Новый удар потряс небо; испуганно заржали лошади. Дымные, рваные края туч вдруг разошлись над степью, из разрыва столбом упал лунный свет, окатив неверной дымкой похитителя. А тот стоял неподвижно, широко расставив ноги и слегка наклонившись вперёд. Серебристый свет лежал на его спокойном, некрасивом лице, заросшем многодневной тёмной щетиной. Ни страха, ни замешательства не мелькало в глазах. Голубая искра блестела на стволе «нагана», направленного на цыган.

– Дэвла… – коротко, испуганно вскрикнул один из молодых. Другой, вполголоса чертыхнувшись, попятился.

– Эй, ты… Беркуло… Совсем рехнулся? Что делаешь-то?!

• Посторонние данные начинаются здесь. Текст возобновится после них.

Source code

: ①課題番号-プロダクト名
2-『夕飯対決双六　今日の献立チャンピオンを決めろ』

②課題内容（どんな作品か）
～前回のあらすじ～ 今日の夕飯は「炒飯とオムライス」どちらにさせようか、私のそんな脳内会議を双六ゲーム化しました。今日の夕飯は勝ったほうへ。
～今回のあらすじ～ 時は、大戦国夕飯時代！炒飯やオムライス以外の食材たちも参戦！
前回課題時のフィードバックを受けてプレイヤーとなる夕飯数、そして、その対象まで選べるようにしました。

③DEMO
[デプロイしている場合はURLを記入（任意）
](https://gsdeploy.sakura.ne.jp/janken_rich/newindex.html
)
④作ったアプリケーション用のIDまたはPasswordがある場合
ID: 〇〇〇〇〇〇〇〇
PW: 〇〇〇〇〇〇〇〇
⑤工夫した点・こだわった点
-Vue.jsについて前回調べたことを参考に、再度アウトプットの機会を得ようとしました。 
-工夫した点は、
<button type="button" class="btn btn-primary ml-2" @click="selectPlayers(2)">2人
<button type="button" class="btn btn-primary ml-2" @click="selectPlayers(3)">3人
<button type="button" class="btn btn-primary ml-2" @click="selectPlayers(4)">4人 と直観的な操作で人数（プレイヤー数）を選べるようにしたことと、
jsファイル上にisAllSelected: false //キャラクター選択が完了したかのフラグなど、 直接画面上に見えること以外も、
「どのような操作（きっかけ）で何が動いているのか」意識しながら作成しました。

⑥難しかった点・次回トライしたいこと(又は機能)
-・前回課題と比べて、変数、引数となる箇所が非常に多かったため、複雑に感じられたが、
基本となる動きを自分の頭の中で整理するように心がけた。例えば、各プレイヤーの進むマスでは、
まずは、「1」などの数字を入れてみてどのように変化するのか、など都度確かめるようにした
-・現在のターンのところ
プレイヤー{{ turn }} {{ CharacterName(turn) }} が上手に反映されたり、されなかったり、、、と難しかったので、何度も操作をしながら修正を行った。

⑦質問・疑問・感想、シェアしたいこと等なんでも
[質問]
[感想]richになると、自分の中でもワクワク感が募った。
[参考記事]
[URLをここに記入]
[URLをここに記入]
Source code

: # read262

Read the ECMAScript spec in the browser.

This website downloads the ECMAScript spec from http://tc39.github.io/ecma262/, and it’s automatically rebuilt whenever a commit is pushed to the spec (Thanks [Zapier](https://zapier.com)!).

– А я пока ничего не делаю, – довольно добродушно ответил тот. – Вот ещё раз ко мне шагнёшь – тогда, может, и сделаю.

– Да ты не дури! Убери пистоль, что ты как гаджо? Сам виноват, да ещё железкой машет!

– Виноват был бы, если б силой Симку взял. А она со мной сама пошла. – «Наган» в руке Беркуло не опускался. – Женой мне будет. А вы не мешайте. Ступайте, парни. И в таборе скажете, что не догнали.

По кучке цыган пробежал негодующий ропот. Луна скрылась за тучу, и теперь в кромешной темноте слышалось лишь напряжённое дыхание людей и фырканье лошадей.

– Да он, поди, стращает, там и пули-то нет! – Мальчишка лет шестнадцати решительно шагнул было к беглецам. Беркуло не тронулся с места, лишь угрожающе поднял «наган», и молодой цыган, обернувшись на друзей, остановился на полушаге.

– Вы, щявале, человеческий язык понимаете? – негромко спросил Беркуло. – Пистоль мой заряженный! Шестерых не глядя уложу даже впотьмах! Отстаньте по-хорошему, не хочу будущую родню убивать! Симке грех на душу без нужды не вешайте!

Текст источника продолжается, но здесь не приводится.